Dataset items
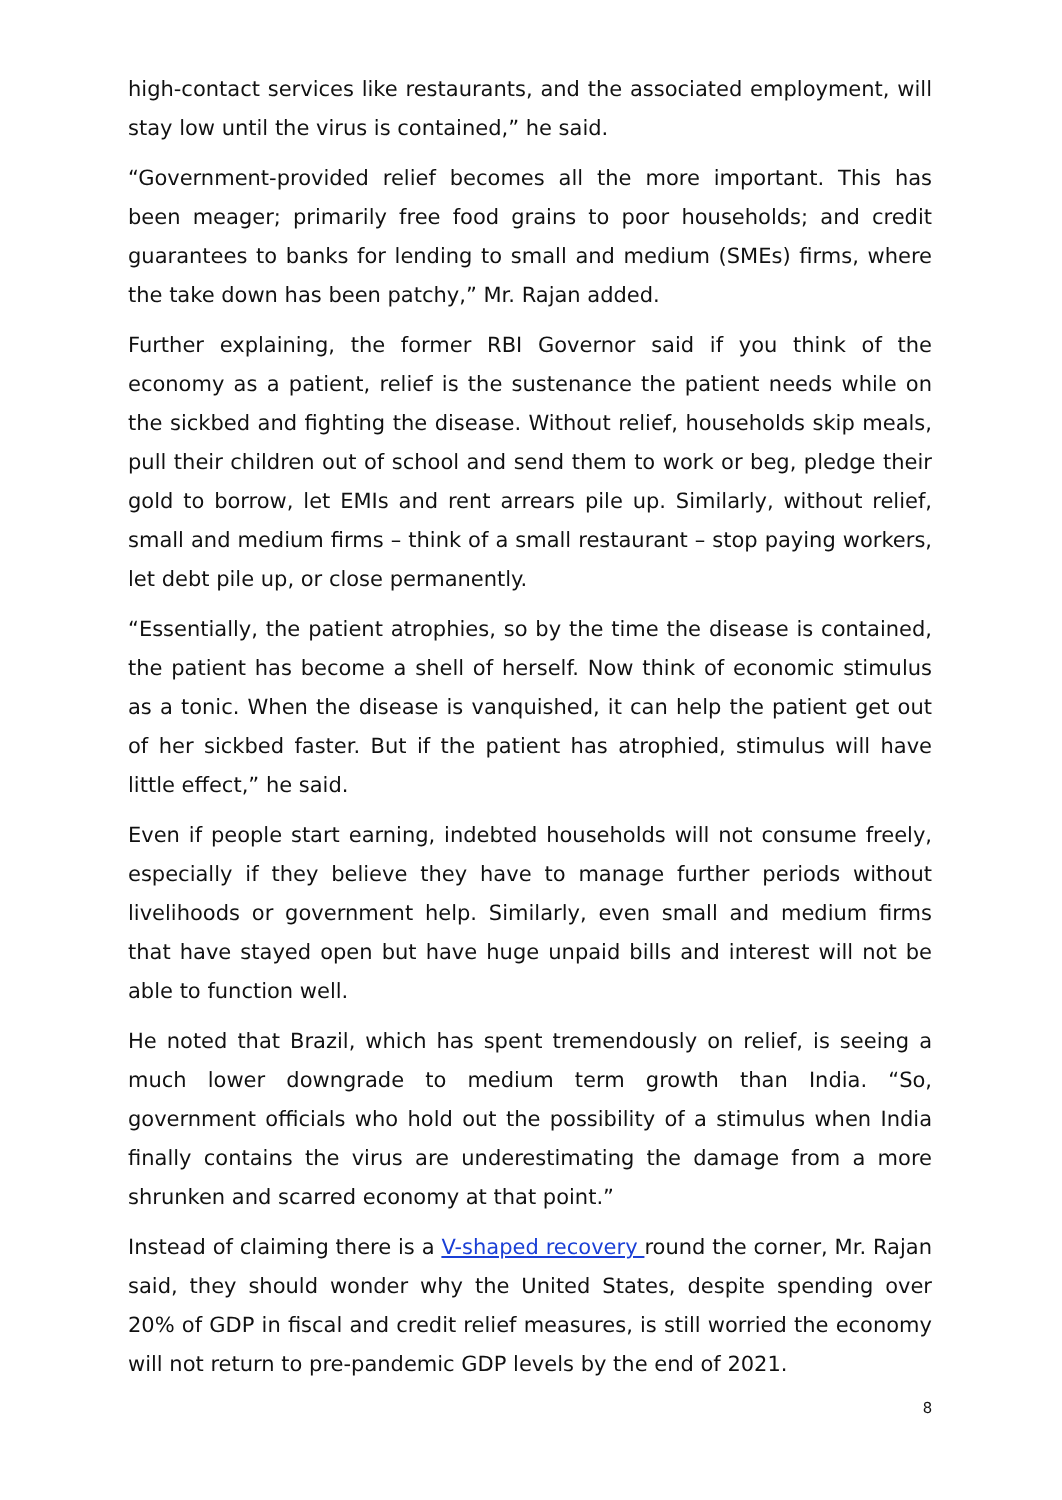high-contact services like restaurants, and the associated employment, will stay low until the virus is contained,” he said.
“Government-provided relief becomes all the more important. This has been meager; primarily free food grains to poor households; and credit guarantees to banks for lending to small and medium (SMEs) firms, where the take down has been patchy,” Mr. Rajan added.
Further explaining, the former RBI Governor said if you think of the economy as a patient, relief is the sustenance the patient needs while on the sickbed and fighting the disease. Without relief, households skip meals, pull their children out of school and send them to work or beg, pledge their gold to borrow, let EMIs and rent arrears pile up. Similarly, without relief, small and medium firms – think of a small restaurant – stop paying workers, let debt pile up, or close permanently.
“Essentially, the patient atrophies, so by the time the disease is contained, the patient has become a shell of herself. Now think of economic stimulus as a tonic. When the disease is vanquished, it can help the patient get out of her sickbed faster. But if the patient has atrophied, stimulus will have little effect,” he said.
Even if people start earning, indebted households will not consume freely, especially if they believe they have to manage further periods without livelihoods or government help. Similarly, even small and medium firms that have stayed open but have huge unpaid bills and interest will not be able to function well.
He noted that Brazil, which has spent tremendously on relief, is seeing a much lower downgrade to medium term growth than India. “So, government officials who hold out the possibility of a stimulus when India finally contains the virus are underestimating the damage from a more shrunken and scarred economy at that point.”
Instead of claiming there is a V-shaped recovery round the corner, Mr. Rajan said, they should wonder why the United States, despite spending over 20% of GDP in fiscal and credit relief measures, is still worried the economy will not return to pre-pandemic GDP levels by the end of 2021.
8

_Exercise aim_. Write out all of the data above exactly, without any of its pictures.

_Solution_.
high-contact services like restaurants, and the associated employment, will stay low until the virus is contained,” he said.
“Government-provided relief becomes all the more important. This has been meager; primarily free food grains to poor households; and credit guarantees to banks for lending to small and medium (SMEs) firms, where the take down has been patchy,” Mr. Rajan added.
Further explaining, the former RBI Governor said if you think of the economy as a patient, relief is the sustenance the patient needs while on the sickbed and fighting the disease. Without relief, households skip meals, pull their children out of school and send them to work or beg, pledge their gold to borrow, let EMIs and rent arrears pile up. Similarly, without relief, small and medium firms – think of a small restaurant – stop paying workers, let debt pile up, or close permanently.
“Essentially, the patient atrophies, so by the time the disease is contained, the patient has become a shell of herself. Now think of economic stimulus as a tonic. When the disease is vanquished, it can help the patient get out of her sickbed faster. But if the patient has atrophied, stimulus will have little effect,” he said.
Even if people start earning, indebted households will not consume freely, especially if they believe they have to manage further periods without livelihoods or government help. Similarly, even small and medium firms that have stayed open but have huge unpaid bills and interest will not be able to function well.
He noted that Brazil, which has spent tremendously on relief, is seeing a much lower downgrade to medium term growth than India. “So, government officials who hold out the possibility of a stimulus when India finally contains the virus are underestimating the damage from a more shrunken and scarred economy at that point.”
Instead of claiming there is a V-shaped recovery round the corner, Mr. Rajan said, they should wonder why the United States, despite spending over 20% of GDP in fiscal and credit relief measures, is still worried the economy will not return to pre-pandemic GDP levels by the end of 2021.
8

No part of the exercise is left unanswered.